━━━━━ KUTIPAN TEKS ━━━━━
English English Indonesian Indonesian
oleh

Betulkah Daeng Parewa Representasi Pelaut Bugis Makassar?

OLEH: Muh. Fadhly Kurniawan, Peneliti Transkrip Tradisi Lisan Indonesia

Beberapa pekan lalu, di penghujung akhir tahun, tanggal 22 Desember 2022, tulisan saya akhirnya ditanggapi langsung oleh sutradara Gau’ Maraja (GM), yaitu Alif Anggara (selanjutnya baca Alif). Saya sengaja menunda untuk menanggapinya secara langsung saat itu, agar di awal tahun ini, kita berangkat dari spirit diskusi inklusi mengenai kesenian, dan seni pertunjukan yang akan berlangsung di tahun ini selanjutnya.

Melalui harian Fajar online, Alif yang juga berperan sebagai sosok Daeng (Dg.) Parewa mengatakan catatan saya sebelumnya sangat teknis. Betul, saya sengaja menawarkan hal-hal yang ekstrinsik pada GM, agar pembaca maupun penanggap berkesempatan menggunakan persepsinya untuk memilah dan memilih topik mana yang akan dibahas secara khusus. Akhirnya, Alif menawarkan sosok Dg. Parewa sebagai representasi pelaut Bugis Makassar (BM). Baiklah, mari kita ulas.

Dari keseluruhan tanggapan, saya cukup tergelitik di paragraf ketujuh dan delapan pada rubrik tanggapan Alif. Ia mengatakan bahwa, munculnya sosok Dg. Parewa dalam event GM ini merupakan respons terhadap program Kementrian Pendidikan dan Kebudayaan tentang jalur rempah nusantara. Olehnya itu, Dg. Parewa dihadirkan sebagai representasi pelaut Bugis Makassar. Kemudian, Dg. Parewa dikisahkan tidak hanya berprofesi sebagai pelaut ulung, ia juga merupakan pedagang dan bangsawan yang diharapkan menghadirkan spirit bahari Bugis Makassar. Begitu kira-kira narasinya. Pertanyaan saya muncul, apakah melalui event GM lalu itu Dg. Parewa sudah betul-betul hadir sebagai representasi pelaut BM? Yang manakah dikatakan pelaut BM? Apa tanda dan ciri khasnya?

Dg. Parewa dan identitas maritim pelaut BM

Mari kita menelisik kembali pertunjukan sebelumnya. Secara teknis, pertunjukan drama kolosal Dg. Parewa dapat dikatakan berhasil merepresentasikan konteks maritim. Mulai dari kostum, properti, dan aktivitas aktor pendukung lainnya. Tapi, sedikit tanggapan saya, khususnya di pertunjukan GM ketiga, para aktor masyarakat hampir semua tidak menggunakan passapu (destar), padahal, passapu merupakan representasi identitas masyarakat BM. Betapa tidak? Hampir tidak ditemukan di dokumentasi manapun mengenai pelaut dan masyarakat lokal terdahulu tidak menggunakan passapu. Contohnya, di catatan Nicolas Gervaise misionaris Perancis abad ke 17 yang mengatakan bahwa “setiap aktivitasnya, orang-orang Makassar memakai Chapeau, yang artinya penutup kepala” (2022: 148). Untungnya, Dg. Parewa dan awak kapalnya semua menggunakan passapu, representasi pelaut BM pada konteks ini sudah terwakili secara simbolis.
━━━━━ INFORMASI TERCATAT ━━━━━
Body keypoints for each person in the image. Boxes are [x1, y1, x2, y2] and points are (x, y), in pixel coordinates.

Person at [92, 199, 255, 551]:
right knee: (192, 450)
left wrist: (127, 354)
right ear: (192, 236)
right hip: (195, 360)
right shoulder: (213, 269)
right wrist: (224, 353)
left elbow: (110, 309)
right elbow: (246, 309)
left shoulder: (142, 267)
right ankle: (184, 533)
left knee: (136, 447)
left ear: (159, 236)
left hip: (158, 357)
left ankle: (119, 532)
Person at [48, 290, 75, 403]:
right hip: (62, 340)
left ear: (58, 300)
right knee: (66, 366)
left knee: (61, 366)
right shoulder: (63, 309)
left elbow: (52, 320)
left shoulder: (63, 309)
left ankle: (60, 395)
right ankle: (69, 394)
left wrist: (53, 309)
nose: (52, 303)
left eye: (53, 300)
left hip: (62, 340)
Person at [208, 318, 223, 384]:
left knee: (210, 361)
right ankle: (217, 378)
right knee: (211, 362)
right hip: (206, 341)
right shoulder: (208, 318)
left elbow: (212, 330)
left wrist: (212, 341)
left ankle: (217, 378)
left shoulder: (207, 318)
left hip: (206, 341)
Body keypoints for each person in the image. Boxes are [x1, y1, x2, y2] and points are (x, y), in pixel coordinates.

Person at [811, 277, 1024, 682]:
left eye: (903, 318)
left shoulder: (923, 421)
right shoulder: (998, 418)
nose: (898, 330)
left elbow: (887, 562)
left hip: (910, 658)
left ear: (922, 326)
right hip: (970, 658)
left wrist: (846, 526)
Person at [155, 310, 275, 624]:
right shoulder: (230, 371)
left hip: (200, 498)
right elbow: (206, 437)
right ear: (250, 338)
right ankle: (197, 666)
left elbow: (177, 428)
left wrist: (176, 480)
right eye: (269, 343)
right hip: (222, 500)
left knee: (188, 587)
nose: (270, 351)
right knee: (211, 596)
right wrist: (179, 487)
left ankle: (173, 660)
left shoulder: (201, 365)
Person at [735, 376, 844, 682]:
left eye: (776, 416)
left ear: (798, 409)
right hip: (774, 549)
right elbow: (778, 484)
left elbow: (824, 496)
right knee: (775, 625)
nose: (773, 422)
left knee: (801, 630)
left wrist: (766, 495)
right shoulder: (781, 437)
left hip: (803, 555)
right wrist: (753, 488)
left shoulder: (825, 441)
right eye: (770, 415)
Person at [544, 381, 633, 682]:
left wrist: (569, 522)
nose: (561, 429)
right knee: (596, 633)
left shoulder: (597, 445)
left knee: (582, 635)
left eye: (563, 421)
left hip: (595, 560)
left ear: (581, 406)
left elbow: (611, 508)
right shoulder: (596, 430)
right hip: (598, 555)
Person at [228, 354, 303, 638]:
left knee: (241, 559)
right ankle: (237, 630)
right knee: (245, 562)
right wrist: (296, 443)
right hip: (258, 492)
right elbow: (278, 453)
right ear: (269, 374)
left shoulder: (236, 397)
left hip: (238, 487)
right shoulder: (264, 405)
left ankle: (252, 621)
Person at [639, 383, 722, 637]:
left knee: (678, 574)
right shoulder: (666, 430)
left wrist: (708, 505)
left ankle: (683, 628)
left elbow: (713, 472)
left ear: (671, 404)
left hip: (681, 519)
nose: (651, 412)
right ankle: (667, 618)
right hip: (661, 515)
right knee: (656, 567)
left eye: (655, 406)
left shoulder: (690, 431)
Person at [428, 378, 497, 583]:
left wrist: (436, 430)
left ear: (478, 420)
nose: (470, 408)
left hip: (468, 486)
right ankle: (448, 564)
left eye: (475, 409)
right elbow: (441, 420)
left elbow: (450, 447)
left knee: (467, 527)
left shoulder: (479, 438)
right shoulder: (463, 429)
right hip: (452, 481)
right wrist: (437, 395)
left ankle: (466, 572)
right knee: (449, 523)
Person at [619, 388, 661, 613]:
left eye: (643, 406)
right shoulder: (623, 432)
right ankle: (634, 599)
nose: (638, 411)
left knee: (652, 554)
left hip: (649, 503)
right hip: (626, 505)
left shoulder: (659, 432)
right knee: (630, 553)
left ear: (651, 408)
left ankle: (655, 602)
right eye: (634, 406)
━━━━━
> [PERINTAH KERJA 1]: Terjemahkan kalimat dari kutipan ini ke dalam bahasa Inggris: "Secara teknis, pertunjukan drama kolosal Dg. Parewa dapat dikatakan berhasil merepresentasikan konteks maritim."
> [PERINTAH KERJA 2]: Ulangi sebagian kutipan tanpa perubahan apa pun, mulai dari kata-kata yang memuat "Melalui harian Fajar", lalu berhenti setelah "mari kita ulas.".
Entri data tersebut diambil dari sumber yang berbeda.

> [BAGIAN JAWABAN 1]: Technically, the colossal drama performance of Dg. Parewa can be said to have succeeded in representing the maritime context.

> [BAGIAN JAWABAN 2]:
Melalui harian Fajar online, Alif yang juga berperan sebagai sosok Daeng (Dg.) Parewa mengatakan catatan saya sebelumnya sangat teknis. Betul, saya sengaja menawarkan hal-hal yang ekstrinsik pada GM, agar pembaca maupun penanggap berkesempatan menggunakan persepsinya untuk memilah dan memilih topik mana yang akan dibahas secara khusus. Akhirnya, Alif menawarkan sosok Dg. Parewa sebagai representasi pelaut Bugis Makassar (BM). Baiklah, mari kita ulas.